Our children need stability and security to flourish
Miriam Cates MP | Sunday Express
Children should be seen and not heard; so goes the Victorian adage.
But of course in modern Britain, we have a much more enlightened attitude to our children’s welfare. Don’t we?
Until the coronavirus pandemic, our society placed enormous value on children’s education. We believed that school attendance was so critical to a child’s life chances that we even fined parents for their children’s absence from the classroom.
Another sign of this concern for children was our commitment to keeping them safe. ‘Safeguarding’ had become the watchword for everyone working with young people, with strict policies ensuring all signs of harm are quickly reported.
Yet these apparently unshakeable commitments to our children’s education and safety seemed to evaporate overnight when we closed schools last March. The treatment of our children since then has left me wondering how deeply we really care about them at all.
The implications of school closures are frightening. Between March 2020 and April this year, pupils missed more than half of classroom time and sadly poorer children lost out even more than their wealthier peers.
As a parent and a former teacher, I find it almost laughable that we have pretended that online learning is a substitute for being in school. Primary school children struggle to engage well with online lessons (I speak from exasperated personal experience) and for secondary school children, only the most highly motivated and well-supported students can make meaningful academic progress online.
We can see this from recent reports into how far our children have fallen behind. 200 000 children will leave primary school this year without being able to read, and students in some areas were almost 6 months behind in maths after the first lockdown.
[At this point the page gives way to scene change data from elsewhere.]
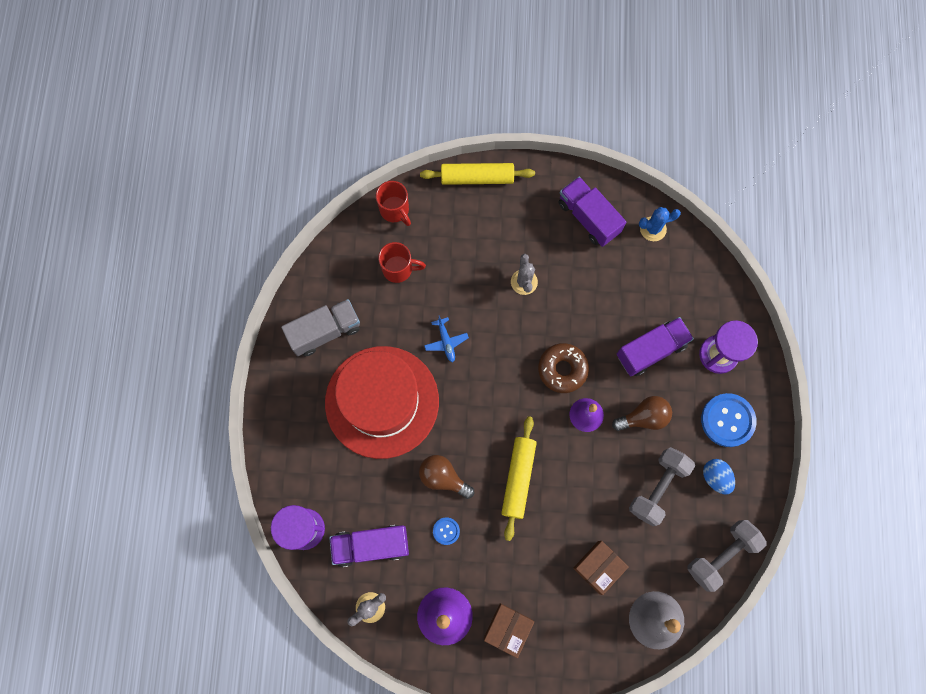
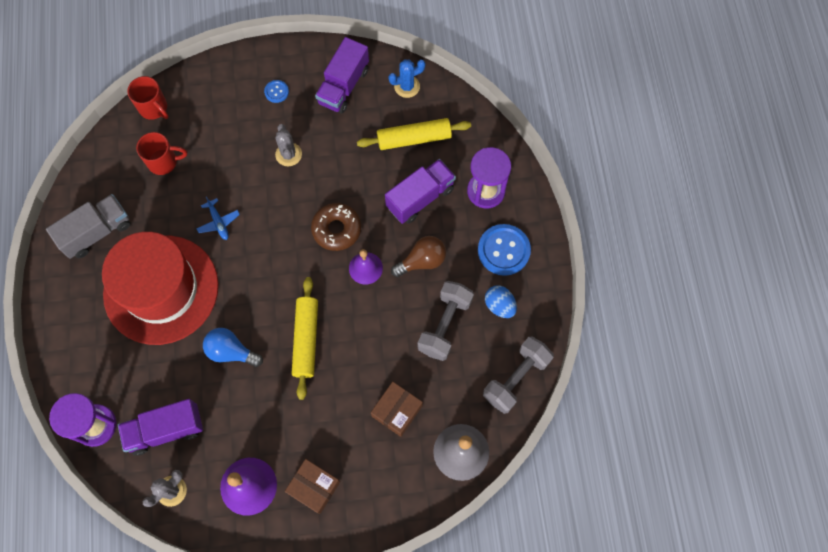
camera: 10 degrees left, 5 degrees down
brown light bulb [419,455,474,499] -> blue light bulb [203,328,263,367]
yellow rolling pin [420,163,535,185] -> yellow rolling pin moved to [357,118,471,150]
blue button [433,517,460,545] -> blue button moved to [264,80,289,103]
brown box [484,603,534,658] -> brown box turned 75 degrees counterclockwise [285,459,340,514]
purple truck [558,177,626,247] -> purple truck turned 105 degrees counterclockwise [315,37,369,113]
But the educational impacts of school closures are eclipsed by the safeguarding implications, particularly for Britain’s most vulnerable children. When I was a secondary school teacher, one of the most severe punishments for bad behaviour was ‘isolation’, where a student would be separated from their classmates and forced to work alone. There’s a reason why isolation, or ‘solitary confinement’, is used as a punishment by societies the world over; being alone for prolonged periods of time has a severe and well-documented impact on wellbeing.
And yet for much of the last 17 months, many of our children have spent six or more hours a day at home alone, resulting in serious harm for so many. There has been a 77% increase in the number of self-generated sexual images of children on the internet, a doubling of paediatric referrals for eating disorders, and an increase in depression and anxiety.
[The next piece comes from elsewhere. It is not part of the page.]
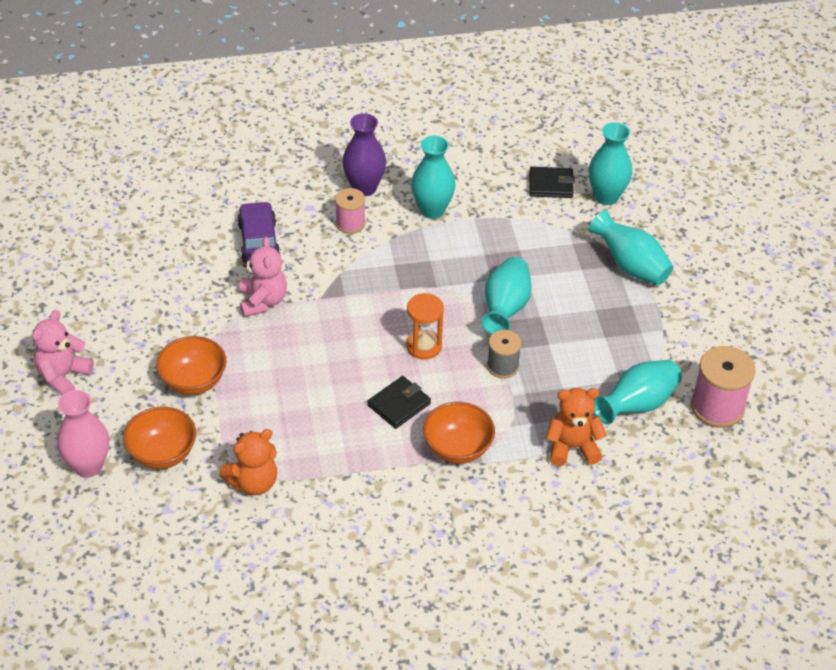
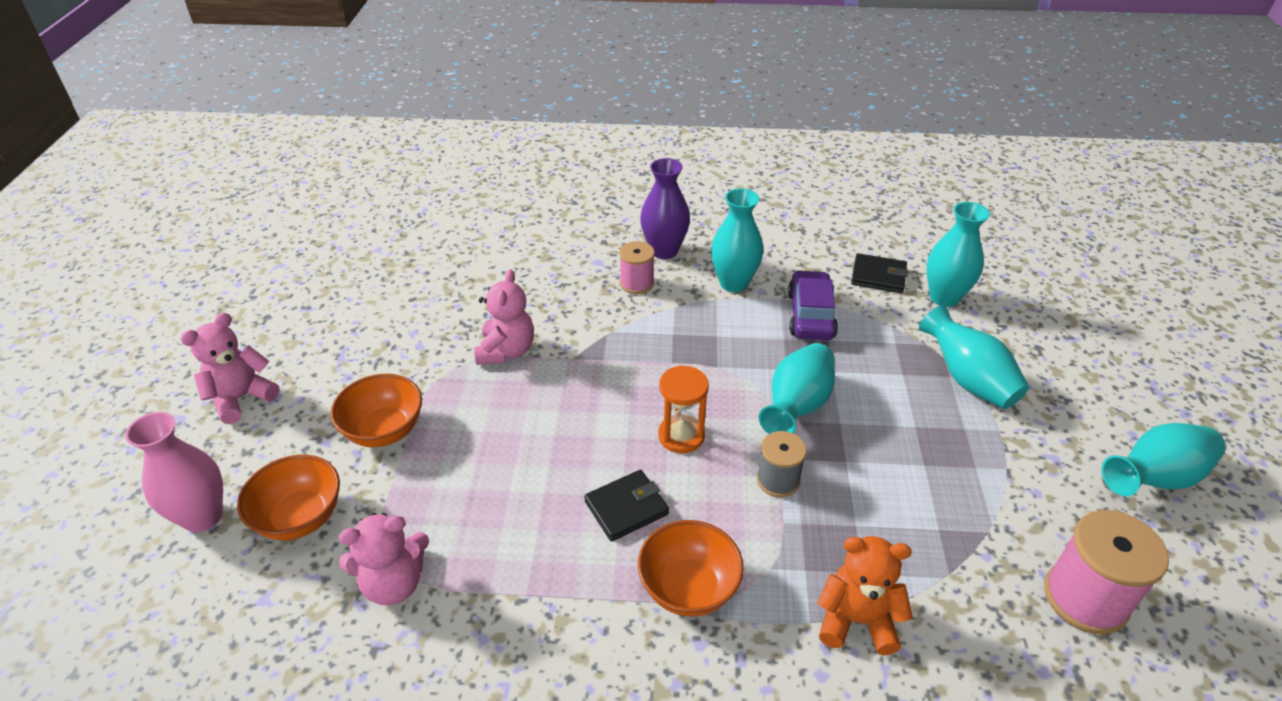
camera: 15 degrees right, 5 degrees down
orange teddy bear [219,429,277,495] -> pink teddy bear [339,513,429,606]
purple car [237,201,280,263] -> purple car moved to [788,270,838,340]
turquoise vase [594,360,682,424] -> turquoise vase moved to [1101,423,1226,496]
For far too many children, home is not a safe place; I know of schools in my constituency where teachers have been so worried about the safety of certain pupils that they have made frequent home visits, hoping (in vain) to catch sight of vulnerable children. Even before the pandemic there were nearly 2.2m children in England living in households affected by domestic abuse and addiction.
These are not temporary hiccups to children’s education; the damage caused by isolation will be serious and lifelong.
Of course I welcomed the return to school in March this year, but let’s not pretend things have been back to normal. The psychological impacts of strict anti-mixing rules in schools, not to mention face masks and frequent testing are severe. Many tears have been shed in our house when the dreaded email arrives from school, informing us that ‘your child's bubble is closed, and they must now isolate’ and this anguish is being repeated in hundreds of thousands of homes across the country. Imagine waking up every day, not knowing whether you’ll be allowed to leave your house, see your friends, or receive an education?
Children need stability and security to flourish; instead we have forced them to live in limbo, and even blamed them for spreading the virus to those they love.
I welcome the announcement this week that there will soon be an end to contact isolation for under 18s. But we must ensure that school returns to and continues as normal, whatever happens in the autumn term. Chris Whitty has implied that some COVID restrictions may remain in place until next spring, and we can be sure that once cases of flu and COVID rise again in the autumn term, there will be many who call for schools to close once more.
But if we really value our children and our future, we will resist this call with everything we have. How will our children ever trust us again if we use their education and welfare as a ‘tool’ to manage COVID, a disease that poses almost no risk to the young and against which all vulnerable people have now been offered a vaccine?
Edmund Burke wrote famously that society is a contract ‘between those who are living, those who are dead, and those who are to be born’. If we close our schools again, we will threaten the future of our whole society and tear up this contract.
Children should be seen, and heard, and valued. Our children are our future, and we can never again ask them to make such terrible sacrifices.